At the Delta King, we experienced nothing but first-rate customer service from the moment we stepped onto this historic and charming 285-foot boat with the huge red paddle wheel. There was no wait for our table.
Our window table gave us an expansive view as the sun set on the Sacramento River. A server promptly took our drink order and, faster than you can say "tryptophan-induced sleep coma," we were standing in front of the sprawling buffet. Everything went smoothly and there were no large lines at any of the spots along the buffet.
Several slices of turkey, a heaping scoop of dressing, green beans, two servings of poached salmon, creamy mashed potatoes -- I was just getting warmed up.

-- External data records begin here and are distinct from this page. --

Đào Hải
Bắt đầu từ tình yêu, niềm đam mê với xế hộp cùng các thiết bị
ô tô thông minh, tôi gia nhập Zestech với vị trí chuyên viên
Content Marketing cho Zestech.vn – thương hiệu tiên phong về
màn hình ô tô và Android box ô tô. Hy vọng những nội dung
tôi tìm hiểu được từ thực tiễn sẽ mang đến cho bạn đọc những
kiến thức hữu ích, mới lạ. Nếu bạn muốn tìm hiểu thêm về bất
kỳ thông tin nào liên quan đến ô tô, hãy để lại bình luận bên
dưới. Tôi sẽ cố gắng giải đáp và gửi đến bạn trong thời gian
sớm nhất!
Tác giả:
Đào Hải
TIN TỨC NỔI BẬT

I also had a plate of salad, with an assortment of cheeses, crackers and bread, as well as tasty shrimp and cocktail sauce.

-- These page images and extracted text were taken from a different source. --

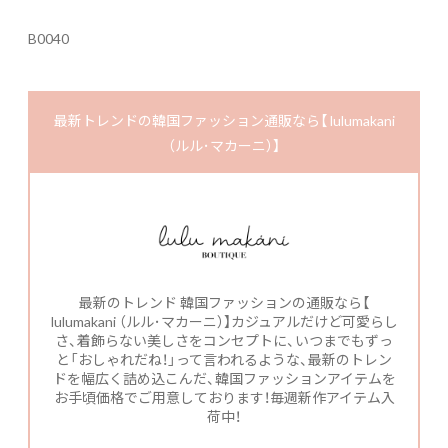
B0040
最新トレンドの韓国ファッション通販なら【 lulumakani
（ルル･マカーニ）】
最新のトレンド 韓国ファッションの通販なら【
lulumakani （ルル･マカーニ）】カジュアルだけど可愛らし
さ、着飾らない美しさをコンセプトに、いつまでもずっ
と「おしゃれだね！」って言われるような、最新のトレン
ドを幅広く詰め込こんだ、韓国ファッションアイテムを
お手頃価格でご用意しております！毎週新作アイテム入
荷中！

Did I mention that I worked out earlier in the day and didn't eat anything but vegetable juice prior to the meal? I knew what was coming. On Thanksgiving, you either do that or wear slacks with an elastic waist!
I had room for one more plate -- two slabs of prime rib from the carving station, more green beans and a small serving of candied yams. Throughout the meal, our server checked on us several times and I watched several other employees running a tight ship -- clearing tables, setting tables, greeting guests, bringing drinks, all with plenty of smiles. It was impressive.
Then came the dessert -- pumpkin pie with whipped cream, pecan pie and bread pudding. OK, now I was stuffed. But we had anticipated that, too.
The Delta King is a 30-minute walk from our house, so Lynn and I decided to walk there and back. That's an hour of strolling, and it's especially nice to walk off such a large meal. On the way home, we took a slight detour up K Street, past the ice rink (there were only two skaters) and up a street that only recently opened to cars for the first time in 42 years (we didn't spot a single car moving, though one was parked in a loading zone).
Going out for Thanksgiving probably works best for childless couples or parents with one or two kids. Large holiday gatherings are still done best at home. At the Delta King, we spotted few children at the tables. Most of the customers were couples or groups of adults. For these folks, going to all of the trouble and expense of making turkey with all the trimmings probably wasn't worth it. Turkey, as simple as it seems, is notoriously difficult to get right. Executive Chef Julian Vasquez and his kitchen staff clearly know what they're doing.
This superb meal helped remind us of everything for which we have to be thankful. But most of all, we're thankful to all of the thoughtful and hard-working employees at the Pilothouse who teamed up to make the meal such a treat.